Pharmaceutical company AstraZeneca rose 0.2% to £78.63 after it agreed to sell the rights to heart disease and hypertension treatments Atacand and Atacand Plus in around 70 countries to Cheplapharm for $400 million.

AstraZeneca said the sale would not impact its financial guidance for 2020.

Computer services provider Computacenter fell 0.2% to £22.94, despite announcing that it was 'very comfortable' with its current expectations for the full year amid a strong backlog of orders.

Travel company TUI added 1.5% to 295.3p after it signed a further sale and leaseback agreement with BOC Aviation, this time for two new Boeing 737 MAX-8 aircraft for a combined $90 million (€76 million).

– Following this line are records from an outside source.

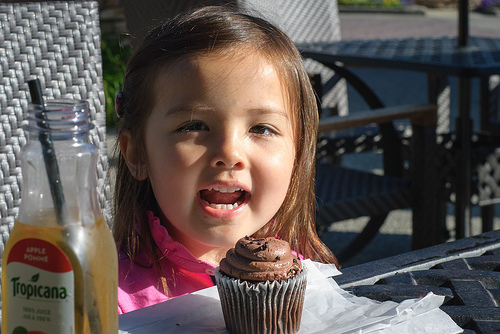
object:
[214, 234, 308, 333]
cupcake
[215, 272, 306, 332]
wrapper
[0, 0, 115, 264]
chair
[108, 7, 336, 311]
girl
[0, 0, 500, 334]
patio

Russia-focused gold miner Petropavlovsk slipped 4.4% to 26.25p, having swung to a first-half loss after rising revenue, boosted by higher output and gold prices, was offset by losses related to a debt conversion option.

Petropavlovsk, which recently underwent a board shakeup, said that it was aiming to provide a greater focus on 'providing returns to all shareholders', while noting that it hadn't declared a dividend for eight years.

Marketing company 4imprint shed 3.9% to £20.43 after investors were left unimpressed by news that its average weekly revenue over the last four weeks was around 65% of the prior-year period.

Africa-focused fuel retailer Vivo Energy rallied 3.5% to 74.2p, having reinstated its dividend after its third-quarter gross profit edged back 1%, with lower sales volumes offset by improved margins.

Vivo said it would pay its previously withdrawn 2019 final dividend of 2.7c per share, with dividends in respect of 2020 performance to be determined at its full-year results.

Restaurant operator Tasty dropped 9.6% to 1.36p as it swung to a deeper first-half loss after the pandemic hammered sales, while warning of more pain from further UK lockdowns.

Tasty said it continued to negotiate with landlords and had secured a loan facility of £1.25 million, which could be drawn down until 7 February.

'However, drawdown is restricted until the future of the group is assured through restaurant closures and creditor arrangements,' it added.